In support of the arguments for a finding of venue in this Court, plaintiffs point out that the Group has, over the last three years, sold various products to two Maryland customers. Plaintiffs note 16 such sales, totaling $5,369.00. Plaintiffs characterize these Maryland sales as "frequent and continuous," and argue that the sales are sufficient to constitute the transaction of business by JWA in this District.

To meet the "transacts business" test of § 12, plaintiffs must demonstrate that "in the ordinary and usual sense, (JWA) `transacts business' (in the district) of any substantial character." Eastman Kodak Co. v. Southern Photo Materials Co., 273 U.S. at 373, 47 S.Ct. at 403. The question of the substantiality of a corporation's business dealings within a district is one of fact, which hinges on the particular circumstances of each case. Smokey's of Tulsa v. American Honda Motor Co., 453 F.Supp. 1265, 1270 (E.D.Okl.1978); Grappone, Inc. v. Subaru of America, Inc., 403 F.Supp. 123, 130 (D.N.H.1975). However, the courts generally are in agreement that a corporation's contacts with a district must be somewhat regular and continuous; meager, sporadic dealings within the district are not sufficient. E.g. B.J. Semel Associates v. United Fireworks Co., 355 F.2d 827, 832 (D.C.Cir.1966); Brandt v. Renfield Importers, 278 F.2d 904, 911 (8th Cir.), cert. denied, 364 U.S. 911, 81 S.Ct. 274, 5 L.Ed.2d 226 (1960); Athletes Foot of Delaware v. Ralph Libonati, 445 F.Supp. at 44; In re Chicken Antitrust Litigation, 407 F.Supp. 1285, 1291 (N.D.Ga.1975). It is also clear that a defendant may be found to be transacting business within a particular district even though its dealings with customers therein are entirely interstate. Eastman Kodak, 273 U.S. at 373, 47 S.Ct. at 403. Therefore, should the court determine that the Group's sales to its two Maryland customers are substantial, venue will not be defeated by the absence of any personal solicitation by JWA agents in the state.

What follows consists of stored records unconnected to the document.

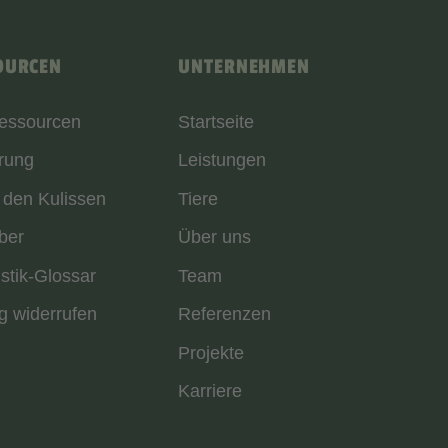
OURCEN
UNTERNEHMEN
Ressourcen
Startseite
rung
Leistungen
 den Kulissen
Tiere
ber
Über uns
istik-Glossar
Team
g widerrufen
Referenzen
Projekte
Karriere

The Group's direct sales to this district previously mentioned occurred between February, 1980, and January, 1982. JWA points out that these sales represented less than one percent of JWA's total sales for the period.6 However, case law makes it clear that it is not the percentage of a corporation's business in the district one looks to in resolving the venue question. See Brandt v. Renfield Importers, 278 F.2d at 911; Green v. U.S. Chewing Gum Co., 224 F.2d 369, 371-72 (5th Cir.1955); Lippa & Co. v. Lenox Inc., 305 F.Supp. 175, 180-81 (D.Vt.1969). This rule is eminently sensible. If the percentage of a corporation's total national sales was the determining factor, plaintiffs in small districts would have a very difficult time establishing venue over companies that conduct business in every state. The courts therefore look instead to the particular quantum of business conducted by the defendant in the district. B.J. Semel Associates, 355 F.2d at 832. The defendant's volume of business must be evaluated from this point of view of the average businessman, not the corporate giant. 305 F.Supp. at 180. Thus, the factual question this Court now must determine is whether JWA's sales in Maryland amount to transacting business, when considered from the viewpoint of the average Maryland businessman.